WORK REQUIRED
Rewrite the stretch from the start of the entries through the line containing "Přidat do košíku", inclusive, as a JSON array of strings with one string per line and blank lines omitted.

SOURCE DATA
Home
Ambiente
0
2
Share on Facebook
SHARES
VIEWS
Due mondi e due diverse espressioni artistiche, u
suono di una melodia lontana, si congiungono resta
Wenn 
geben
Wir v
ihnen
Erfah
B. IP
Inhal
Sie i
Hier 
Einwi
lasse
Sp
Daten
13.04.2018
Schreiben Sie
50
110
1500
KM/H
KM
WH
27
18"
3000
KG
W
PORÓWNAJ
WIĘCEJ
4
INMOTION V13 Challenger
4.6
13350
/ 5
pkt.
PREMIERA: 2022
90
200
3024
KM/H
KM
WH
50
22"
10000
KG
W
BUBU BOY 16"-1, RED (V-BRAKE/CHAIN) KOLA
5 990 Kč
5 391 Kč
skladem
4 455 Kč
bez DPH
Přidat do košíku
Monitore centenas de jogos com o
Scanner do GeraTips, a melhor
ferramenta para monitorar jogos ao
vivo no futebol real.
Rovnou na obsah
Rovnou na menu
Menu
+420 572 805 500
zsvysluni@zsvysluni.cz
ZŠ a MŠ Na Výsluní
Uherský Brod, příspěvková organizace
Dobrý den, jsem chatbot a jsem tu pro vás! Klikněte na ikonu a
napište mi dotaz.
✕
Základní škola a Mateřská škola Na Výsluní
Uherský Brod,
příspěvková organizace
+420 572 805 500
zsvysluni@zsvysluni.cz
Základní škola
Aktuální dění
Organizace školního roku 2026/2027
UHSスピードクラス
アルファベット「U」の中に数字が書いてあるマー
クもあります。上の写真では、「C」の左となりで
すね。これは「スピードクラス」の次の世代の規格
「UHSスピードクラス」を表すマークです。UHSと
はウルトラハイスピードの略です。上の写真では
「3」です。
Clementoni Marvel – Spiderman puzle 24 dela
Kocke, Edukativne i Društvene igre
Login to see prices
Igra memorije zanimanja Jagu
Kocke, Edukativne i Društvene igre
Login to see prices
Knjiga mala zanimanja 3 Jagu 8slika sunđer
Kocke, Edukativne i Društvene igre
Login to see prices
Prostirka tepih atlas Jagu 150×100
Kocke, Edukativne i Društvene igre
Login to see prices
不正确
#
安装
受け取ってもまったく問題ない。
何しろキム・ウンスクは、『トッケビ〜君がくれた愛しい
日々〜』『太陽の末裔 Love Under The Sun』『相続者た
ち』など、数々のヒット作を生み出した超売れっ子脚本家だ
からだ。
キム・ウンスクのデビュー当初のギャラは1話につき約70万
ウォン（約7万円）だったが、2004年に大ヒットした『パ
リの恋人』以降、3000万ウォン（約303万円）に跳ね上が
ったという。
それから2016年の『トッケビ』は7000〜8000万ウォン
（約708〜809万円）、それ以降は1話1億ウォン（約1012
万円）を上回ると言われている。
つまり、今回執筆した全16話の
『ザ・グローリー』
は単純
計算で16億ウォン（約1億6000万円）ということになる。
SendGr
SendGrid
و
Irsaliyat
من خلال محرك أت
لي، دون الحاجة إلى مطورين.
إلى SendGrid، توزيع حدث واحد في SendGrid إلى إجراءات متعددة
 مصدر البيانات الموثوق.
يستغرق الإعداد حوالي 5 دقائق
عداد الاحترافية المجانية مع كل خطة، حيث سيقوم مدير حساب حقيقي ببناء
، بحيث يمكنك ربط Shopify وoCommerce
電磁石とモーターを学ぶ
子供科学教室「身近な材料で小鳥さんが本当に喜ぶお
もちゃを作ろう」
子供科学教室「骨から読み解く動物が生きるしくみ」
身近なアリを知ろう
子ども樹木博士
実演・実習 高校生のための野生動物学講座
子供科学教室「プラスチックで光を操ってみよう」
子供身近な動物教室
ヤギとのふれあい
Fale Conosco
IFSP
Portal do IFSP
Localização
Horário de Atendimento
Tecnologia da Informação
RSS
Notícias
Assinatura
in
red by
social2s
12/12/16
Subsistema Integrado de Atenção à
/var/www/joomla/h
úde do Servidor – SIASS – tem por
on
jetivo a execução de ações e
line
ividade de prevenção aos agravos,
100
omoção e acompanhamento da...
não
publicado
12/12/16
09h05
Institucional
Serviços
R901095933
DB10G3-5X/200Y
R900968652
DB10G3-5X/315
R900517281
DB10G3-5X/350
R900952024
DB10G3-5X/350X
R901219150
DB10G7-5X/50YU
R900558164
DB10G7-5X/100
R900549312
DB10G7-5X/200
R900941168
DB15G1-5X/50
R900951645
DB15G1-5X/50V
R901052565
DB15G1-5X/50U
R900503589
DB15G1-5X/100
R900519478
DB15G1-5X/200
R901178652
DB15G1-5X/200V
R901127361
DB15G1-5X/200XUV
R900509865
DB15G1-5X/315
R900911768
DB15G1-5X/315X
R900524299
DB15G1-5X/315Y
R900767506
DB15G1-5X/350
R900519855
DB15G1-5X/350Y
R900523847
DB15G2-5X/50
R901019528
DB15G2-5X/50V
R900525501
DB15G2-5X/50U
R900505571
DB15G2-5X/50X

FINAL ANSWER
[
  "Home",
  "Ambiente",
  "0",
  "2",
  "Share on Facebook",
  "SHARES",
  "VIEWS",
  "Due mondi e due diverse espressioni artistiche, u",
  "suono di una melodia lontana, si congiungono resta",
  "Wenn ",
  "geben",
  "Wir v",
  "ihnen",
  "Erfah",
  "B. IP",
  "Inhal",
  "Sie i",
  "Hier ",
  "Einwi",
  "lasse",
  "Sp",
  "Daten",
  "13.04.2018",
  "Schreiben Sie",
  "50",
  "110",
  "1500",
  "KM/H",
  "KM",
  "WH",
  "27",
  "18\"",
  "3000",
  "KG",
  "W",
  "PORÓWNAJ",
  "WIĘCEJ",
  "4",
  "INMOTION V13 Challenger",
  "4.6",
  "13350",
  "/ 5",
  "pkt.",
  "PREMIERA: 2022",
  "90",
  "200",
  "3024",
  "KM/H",
  "KM",
  "WH",
  "50",
  "22\"",
  "10000",
  "KG",
  "W",
  "BUBU BOY 16\"-1, RED (V-BRAKE/CHAIN) KOLA",
  "5 990 Kč",
  "5 391 Kč",
  "skladem",
  "4 455 Kč",
  "bez DPH",
  "Přidat do košíku"
]